** Begin Passage **

Braun McAsh was back as the Highlander sword master after playing that
role for four seasons of the TV series. "F. is one of those
guys," Doug says, "who you know, when he's telling you how
something is done or how a specific move is executed, you know you're
getting the best information money can buy. I keep waiting to see him on
the 'Who Wants To Be A Millionaire?' game show. He'd clean up. The guy
knows something about everything. His nickname should be 'Hard Drive.'
He's brilliant."
Endgame
finds Duncan and Connor standing against Immortal scourge Jacob Kell
(Bruce Payne) and his band of deadly apostles: Immortals who carry out his
dirty work for him. This element of the story created many possibilities
for different weapons and different styles of fighting that Highlander
fans have never seen before.
"We
went after actors who not only ripped up the dialogue in the
auditions," Doug explains, "but who also had some fighting
experience, whether it was martial arts or kickboxing. The only one who
wasn't a master at some fighting art form was Cracker Bob: Ian Paul
Cassidy. He just came into the room and I knew he had to be Cracker Bob.

** End Passage **

Stated goal:
In the passage about the making of Endgame, which actor plays the Immortal Jacob Kell?

** Begin Dataset excerpt **

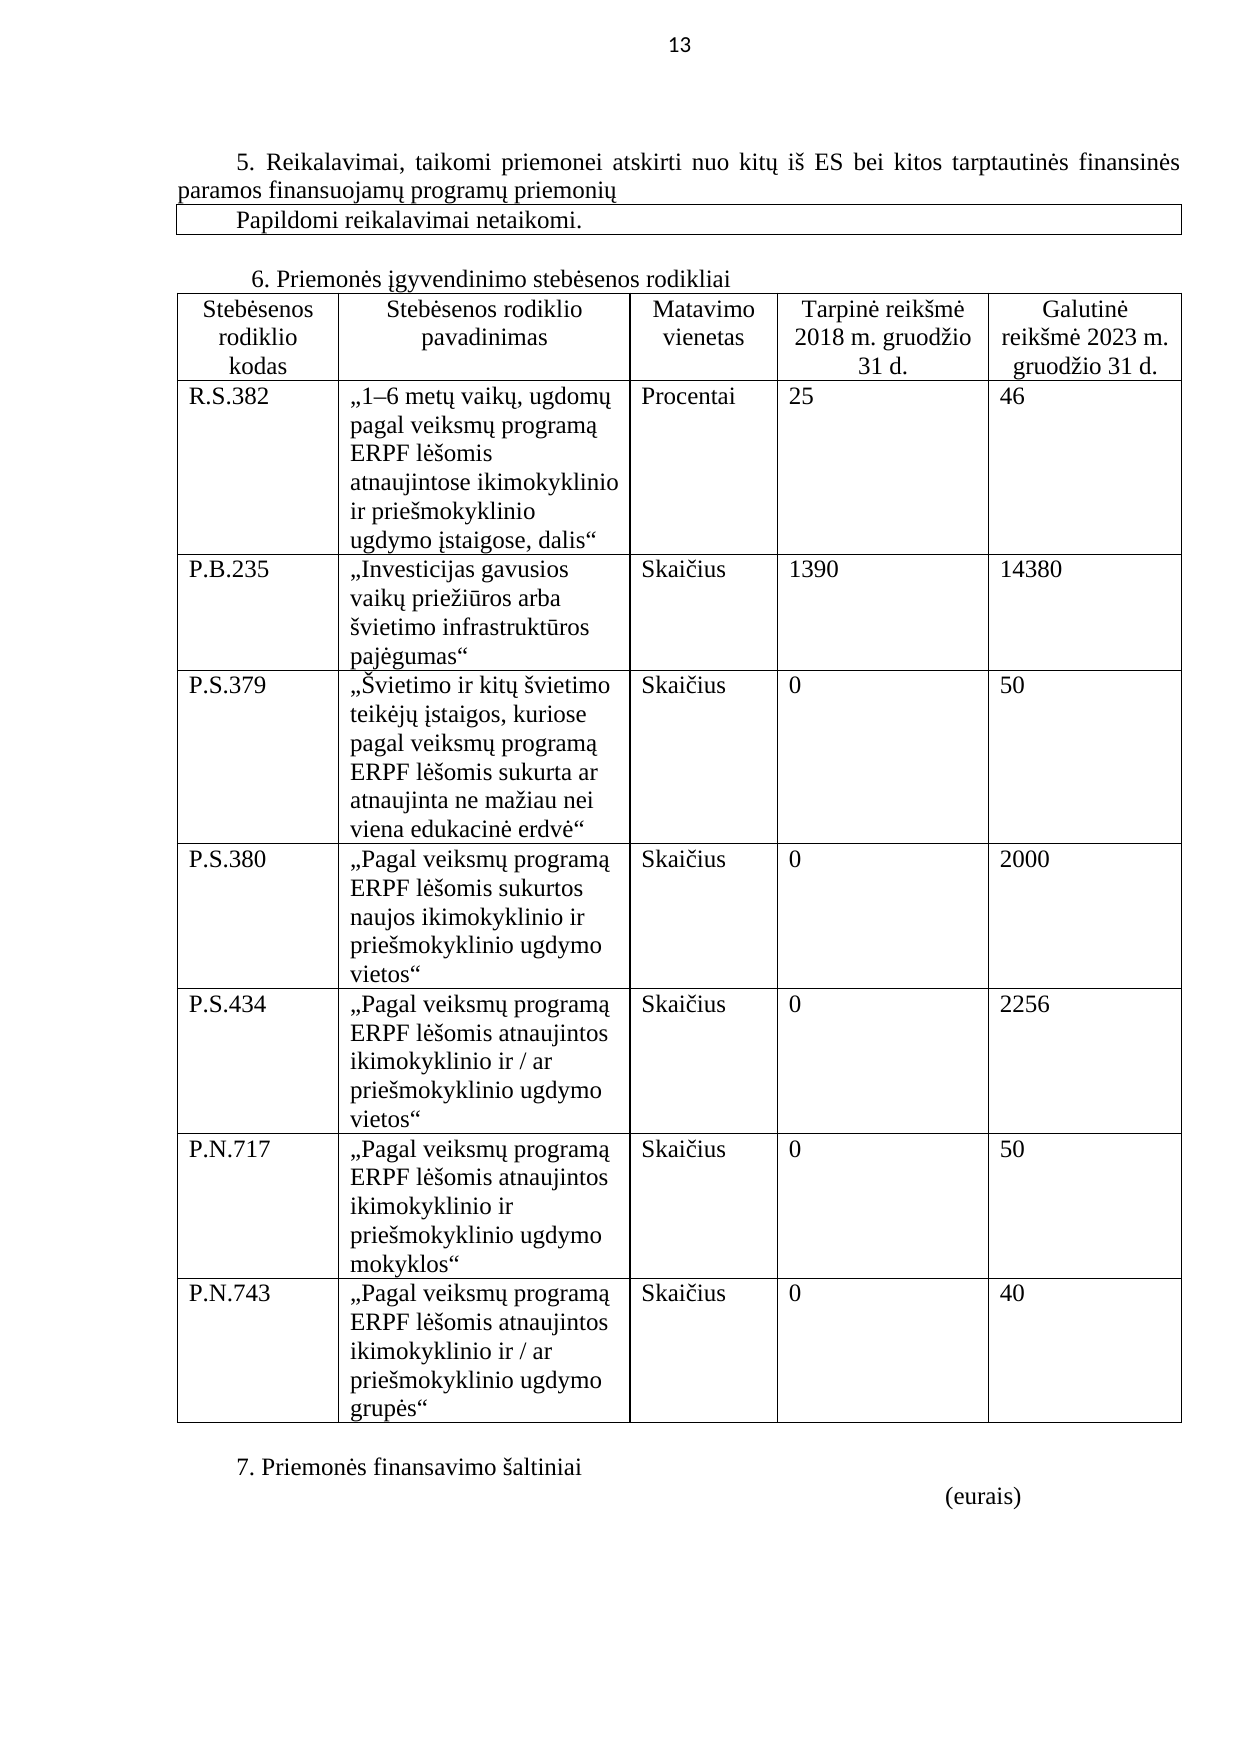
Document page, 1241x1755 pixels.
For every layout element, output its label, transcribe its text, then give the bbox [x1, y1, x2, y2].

** End Dataset excerpt **

Expected answer:
Bruce Payne